= Beginning of Section =

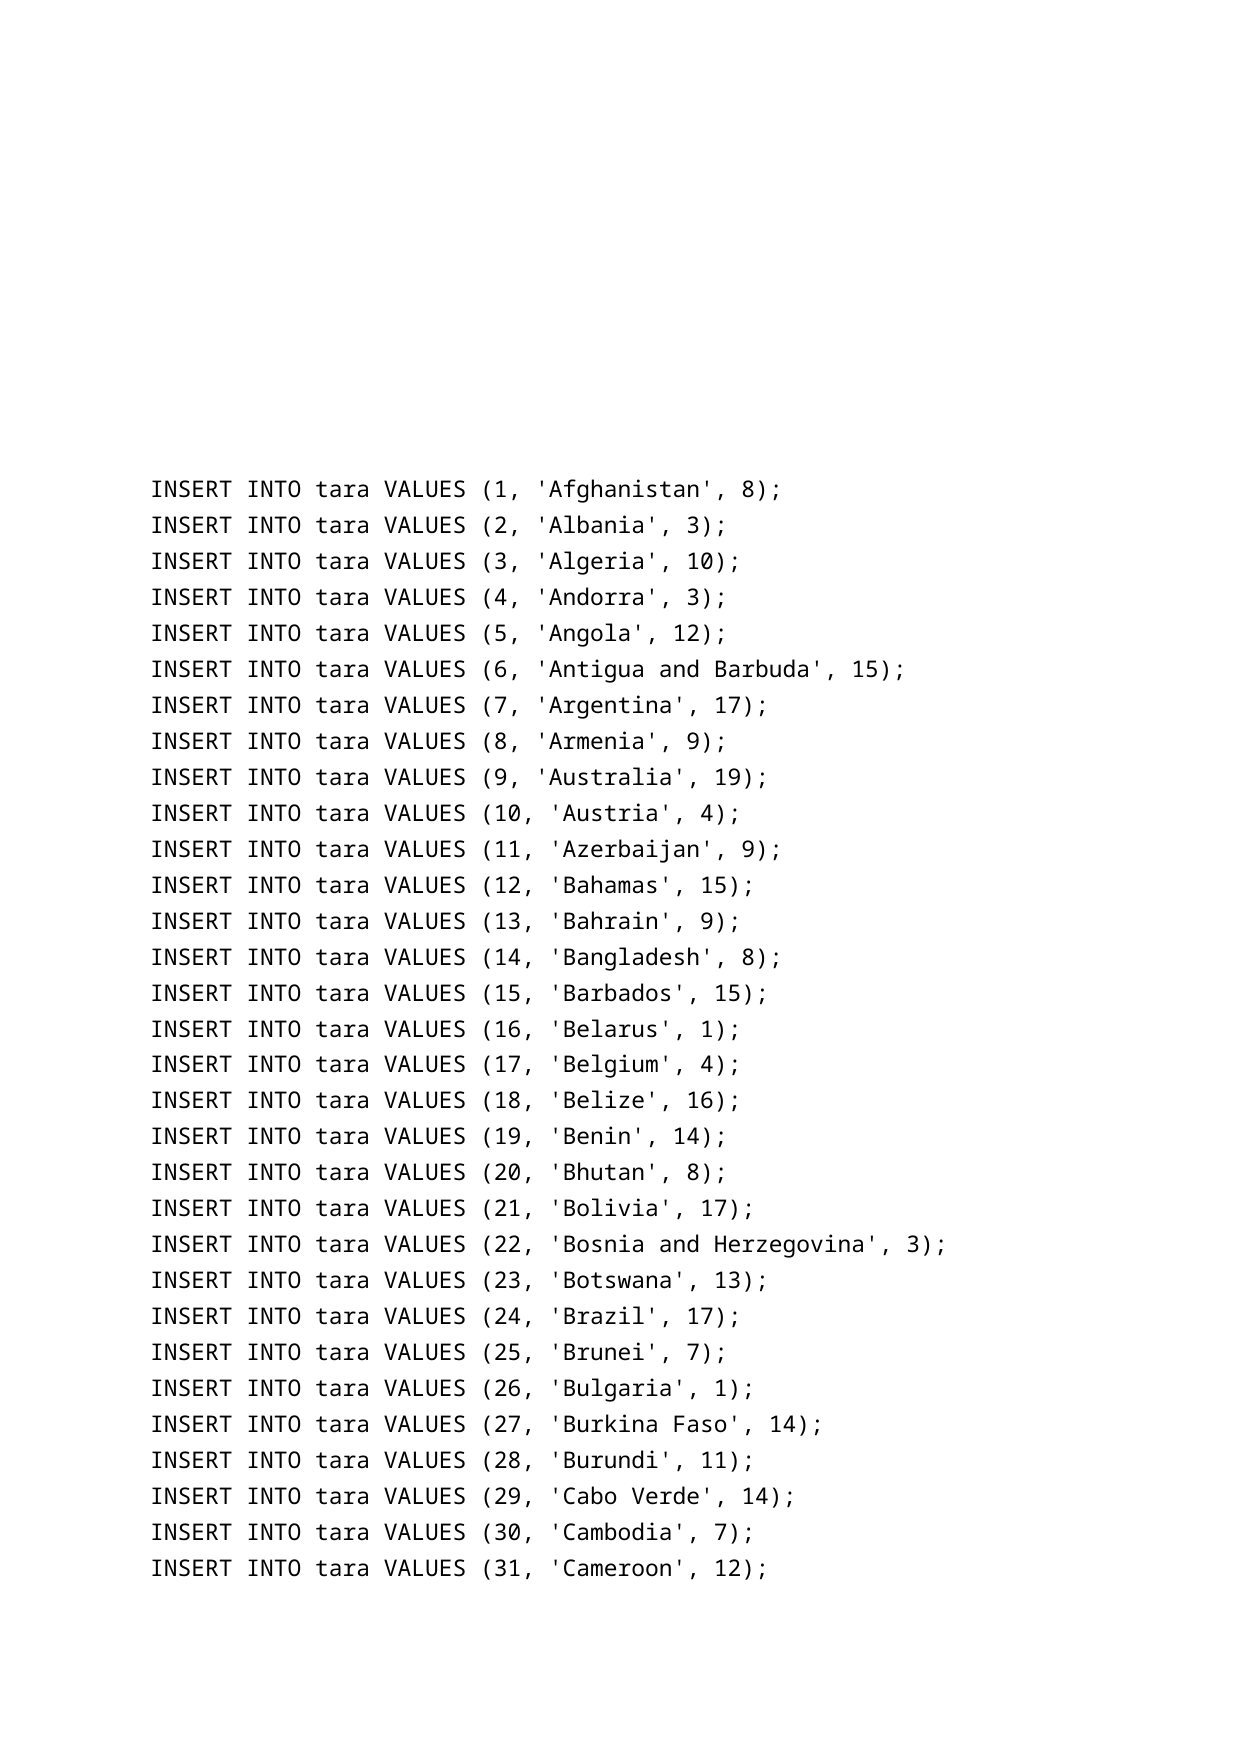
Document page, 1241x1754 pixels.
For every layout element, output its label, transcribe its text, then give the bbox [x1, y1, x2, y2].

text INSERT INTO tara VALUES (22, 'Bosnia and Herzegovina', 3); [150, 1228, 1090, 1259]
text INSERT INTO tara VALUES (6, 'Antigua and Barbuda', 15); [150, 653, 1090, 684]
text INSERT INTO tara VALUES (13, 'Bahrain', 9); [150, 905, 1090, 936]
text INSERT INTO tara VALUES (9, 'Australia', 19); [150, 761, 1090, 792]
text INSERT INTO tara VALUES (28, 'Burundi', 11); [150, 1444, 1090, 1475]
text INSERT INTO tara VALUES (1, 'Afghanistan', 8); [150, 473, 1090, 505]
text INSERT INTO tara VALUES (7, 'Argentina', 17); [150, 689, 1090, 720]
text INSERT INTO tara VALUES (10, 'Austria', 4); [150, 797, 1090, 828]
text INSERT INTO tara VALUES (2, 'Albania', 3); [150, 509, 1090, 541]
text INSERT INTO tara VALUES (3, 'Algeria', 10); [150, 545, 1090, 577]
text INSERT INTO tara VALUES (11, 'Azerbaijan', 9); [150, 833, 1090, 864]
text INSERT INTO tara VALUES (12, 'Bahamas', 15); [150, 869, 1090, 900]
text INSERT INTO tara VALUES (25, 'Brunei', 7); [150, 1336, 1090, 1367]
text INSERT INTO tara VALUES (21, 'Bolivia', 17); [150, 1192, 1090, 1223]
text INSERT INTO tara VALUES (8, 'Armenia', 9); [150, 725, 1090, 756]
text INSERT INTO tara VALUES (19, 'Benin', 14); [150, 1120, 1090, 1152]
text INSERT INTO tara VALUES (16, 'Belarus', 1); [150, 1012, 1090, 1044]
text INSERT INTO tara VALUES (18, 'Belize', 16); [150, 1084, 1090, 1116]
text INSERT INTO tara VALUES (26, 'Bulgaria', 1); [150, 1372, 1090, 1403]
text INSERT INTO tara VALUES (15, 'Barbados', 15); [150, 977, 1090, 1008]
text INSERT INTO tara VALUES (4, 'Andorra', 3); [150, 581, 1090, 612]
text INSERT INTO tara VALUES (20, 'Bhutan', 8); [150, 1156, 1090, 1187]
text INSERT INTO tara VALUES (14, 'Bangladesh', 8); [150, 941, 1090, 972]
text INSERT INTO tara VALUES (17, 'Belgium', 4); [150, 1048, 1090, 1080]
text INSERT INTO tara VALUES (24, 'Brazil', 17); [150, 1300, 1090, 1331]
text INSERT INTO tara VALUES (31, 'Cameroon', 12); [150, 1552, 1090, 1583]
text INSERT INTO tara VALUES (29, 'Cabo Verde', 14); [150, 1480, 1090, 1511]
text INSERT INTO tara VALUES (23, 'Botswana', 13); [150, 1264, 1090, 1295]
text INSERT INTO tara VALUES (27, 'Burkina Faso', 14); [150, 1408, 1090, 1439]
text INSERT INTO tara VALUES (5, 'Angola', 12); [150, 617, 1090, 648]
text INSERT INTO tara VALUES (30, 'Cambodia', 7); [150, 1516, 1090, 1547]
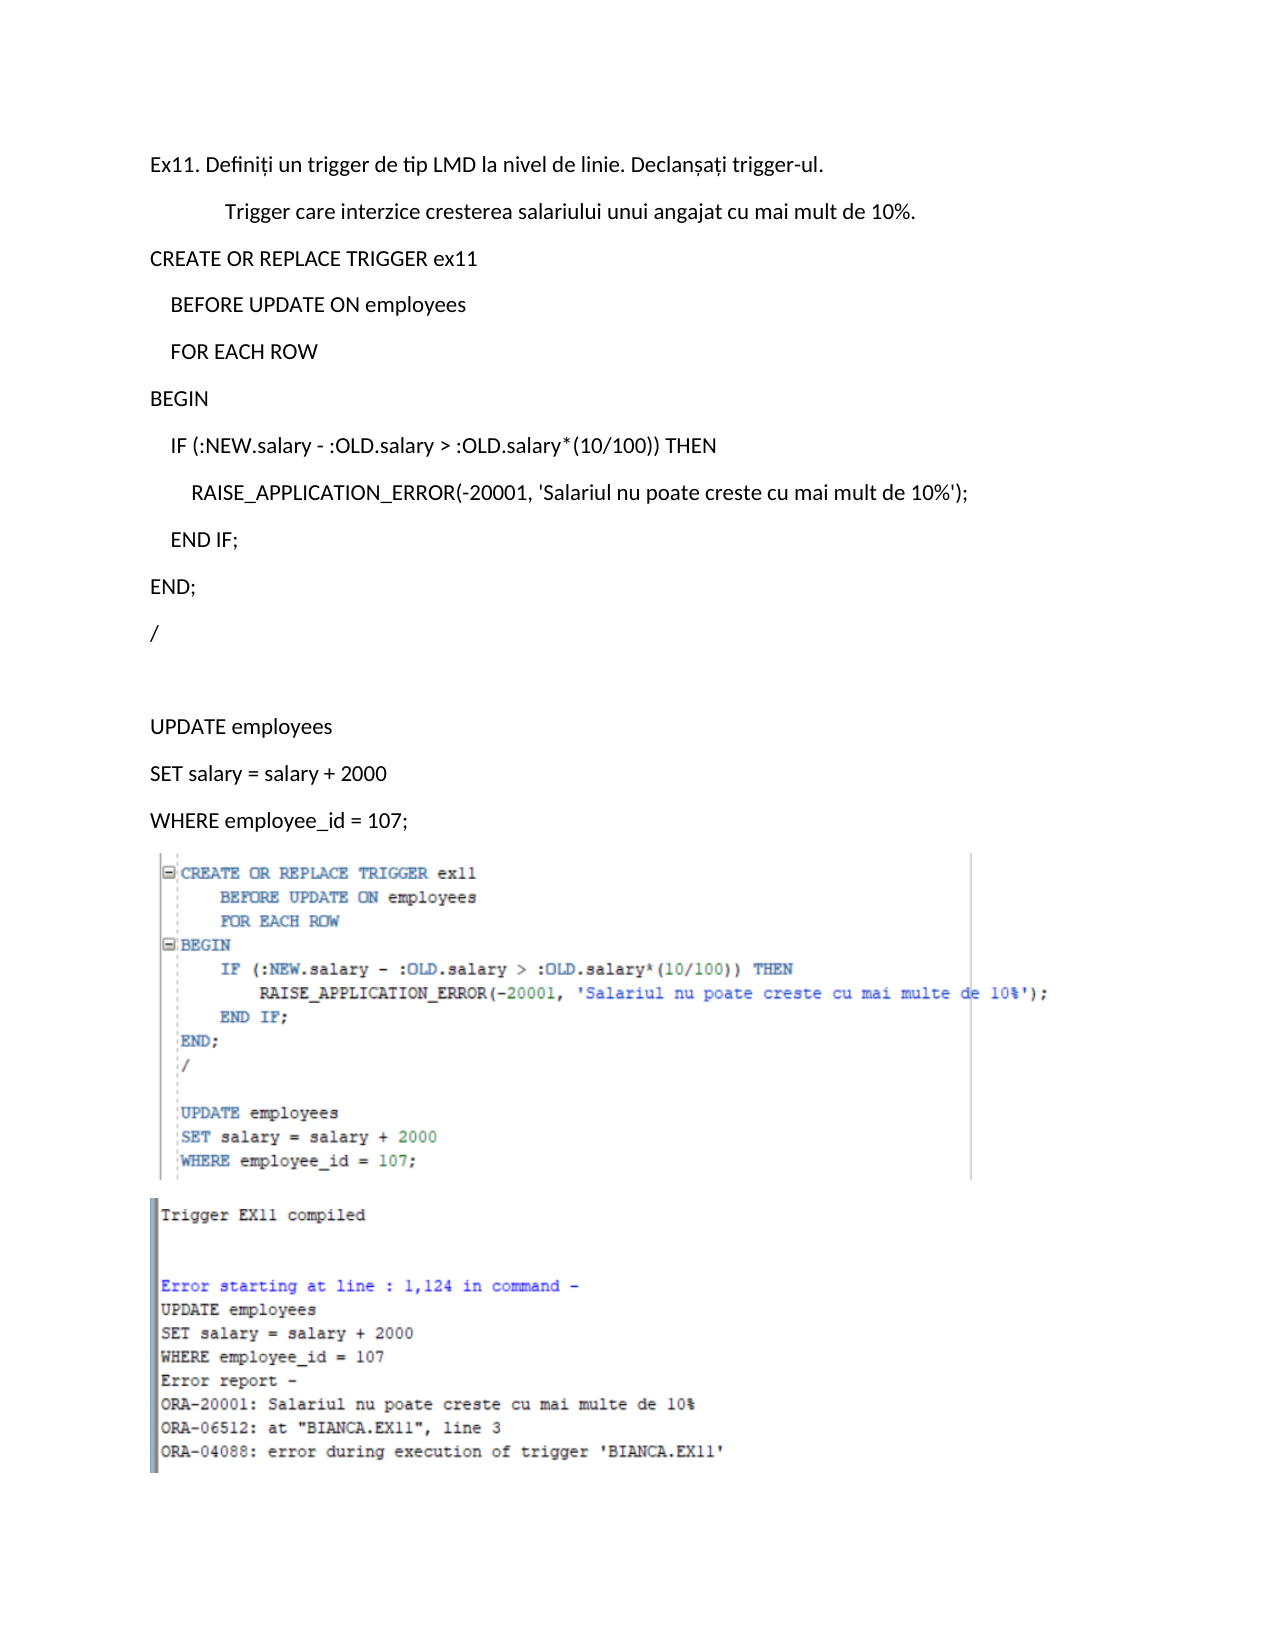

= End of Section =

Your objective — Reproduce the whole listing exactly, but not the images in it.

Task response —
Document page, 1241x1754 pixels.
For every layout element, output its label, transcribe its text, then give the bbox [x1, y1, x2, y2].

text INSERT INTO tara VALUES (22, 'Bosnia and Herzegovina', 3); [150, 1228, 1090, 1259]
text INSERT INTO tara VALUES (6, 'Antigua and Barbuda', 15); [150, 653, 1090, 684]
text INSERT INTO tara VALUES (13, 'Bahrain', 9); [150, 905, 1090, 936]
text INSERT INTO tara VALUES (9, 'Australia', 19); [150, 761, 1090, 792]
text INSERT INTO tara VALUES (28, 'Burundi', 11); [150, 1444, 1090, 1475]
text INSERT INTO tara VALUES (1, 'Afghanistan', 8); [150, 473, 1090, 505]
text INSERT INTO tara VALUES (7, 'Argentina', 17); [150, 689, 1090, 720]
text INSERT INTO tara VALUES (10, 'Austria', 4); [150, 797, 1090, 828]
text INSERT INTO tara VALUES (2, 'Albania', 3); [150, 509, 1090, 541]
text INSERT INTO tara VALUES (3, 'Algeria', 10); [150, 545, 1090, 577]
text INSERT INTO tara VALUES (11, 'Azerbaijan', 9); [150, 833, 1090, 864]
text INSERT INTO tara VALUES (12, 'Bahamas', 15); [150, 869, 1090, 900]
text INSERT INTO tara VALUES (25, 'Brunei', 7); [150, 1336, 1090, 1367]
text INSERT INTO tara VALUES (21, 'Bolivia', 17); [150, 1192, 1090, 1223]
text INSERT INTO tara VALUES (8, 'Armenia', 9); [150, 725, 1090, 756]
text INSERT INTO tara VALUES (19, 'Benin', 14); [150, 1120, 1090, 1152]
text INSERT INTO tara VALUES (16, 'Belarus', 1); [150, 1012, 1090, 1044]
text INSERT INTO tara VALUES (18, 'Belize', 16); [150, 1084, 1090, 1116]
text INSERT INTO tara VALUES (26, 'Bulgaria', 1); [150, 1372, 1090, 1403]
text INSERT INTO tara VALUES (15, 'Barbados', 15); [150, 977, 1090, 1008]
text INSERT INTO tara VALUES (4, 'Andorra', 3); [150, 581, 1090, 612]
text INSERT INTO tara VALUES (20, 'Bhutan', 8); [150, 1156, 1090, 1187]
text INSERT INTO tara VALUES (14, 'Bangladesh', 8); [150, 941, 1090, 972]
text INSERT INTO tara VALUES (17, 'Belgium', 4); [150, 1048, 1090, 1080]
text INSERT INTO tara VALUES (24, 'Brazil', 17); [150, 1300, 1090, 1331]
text INSERT INTO tara VALUES (31, 'Cameroon', 12); [150, 1552, 1090, 1583]
text INSERT INTO tara VALUES (29, 'Cabo Verde', 14); [150, 1480, 1090, 1511]
text INSERT INTO tara VALUES (23, 'Botswana', 13); [150, 1264, 1090, 1295]
text INSERT INTO tara VALUES (27, 'Burkina Faso', 14); [150, 1408, 1090, 1439]
text INSERT INTO tara VALUES (5, 'Angola', 12); [150, 617, 1090, 648]
text INSERT INTO tara VALUES (30, 'Cambodia', 7); [150, 1516, 1090, 1547]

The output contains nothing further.